Get Up Off Your Knees

Aug 23, 2017 03:01PM ● By Karl Schaphorst

Stop begging for business. Stop running around doing everything the prospect asks you and sending thank you cards and trinkets because you think all of that extra-mile activity will get you sales. Stop sending out proposals and offering presentations to anybody and everybody. Stop cutting your prices or increasing the offering at the same price. You simply don’t have the time or the money to do all that extra work for every prospect that winks at you.

Establish for yourself a “salesperson’s bill of rights.” Come up with a list of rules that the prospect must follow—or you will get up and walk out on the sale. You heard me right. Not everybody deserves to have the privilege of buying your product or service and it is better to identify the bad prospects early in the sales dance. The salesperson’s bill of rights will help you in sorting out the prospects who are likely buyers from those who are just window shopping.

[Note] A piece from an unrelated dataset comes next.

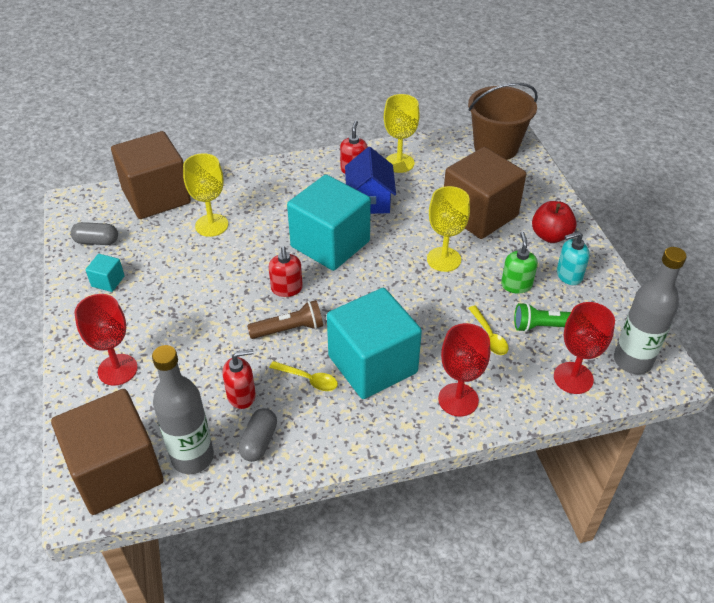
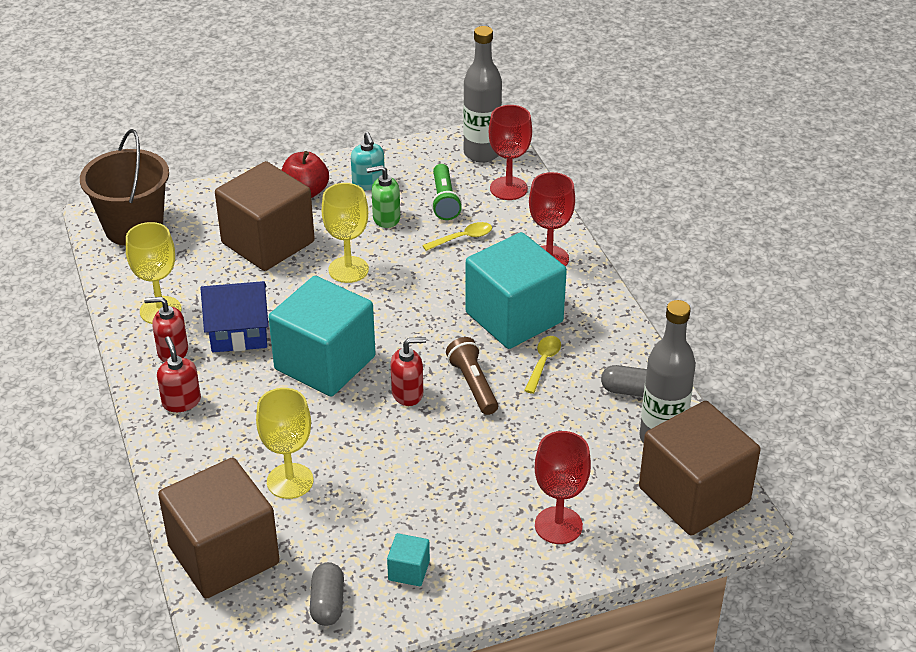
camera: 95 degrees left, 5 degrees down
(241, 395) = (575, 412): red soap dispenser -> red soap dispenser (181, 401)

To help you with this, I will share with you my salesperson’s bill of rights:

  1. Have trust. It is not difficult to see when there is no trust in the call. The body language and tonality of the prospect will give them away.
  2. Get qualifications. Unless prospects can prove they have a real need for what I sell, have money to pay for it, and can make a decision about buying it, I start ending the call.
  3. Don't waste time. If the prospect won’t give me the time needed to rightfully assess the fit of my product, then what’s the point? I ask to reschedule or end it all together.
  4. No free consulting. Prospects want to know what you know because it has real value, but they don’t want to pay for it. If you are going to present your intellectual property to a prospect, make sure they commit to buying it if they like what you have and can afford it.
  5. No chasing. Prospects need to give me clear next steps at the end of the sales call if they are going to remain in my pipeline. They will agree to schedule another meeting to continue the evaluation of my service, they will tell me they want to buy it, or they will tell me they don’t want it. But they can’t tell me to “call me in a week after I have thought about it.”

I have other rules in my bill of rights, but hopefully what you have read will help you build your own bill of rights. If you make good rules that prospects must follow in order to have your product or service, and then be disciplined in adhering to those rules, you will have made a big step toward professional selling. You will be facing your prospects eye to eye, which is how professionals do business.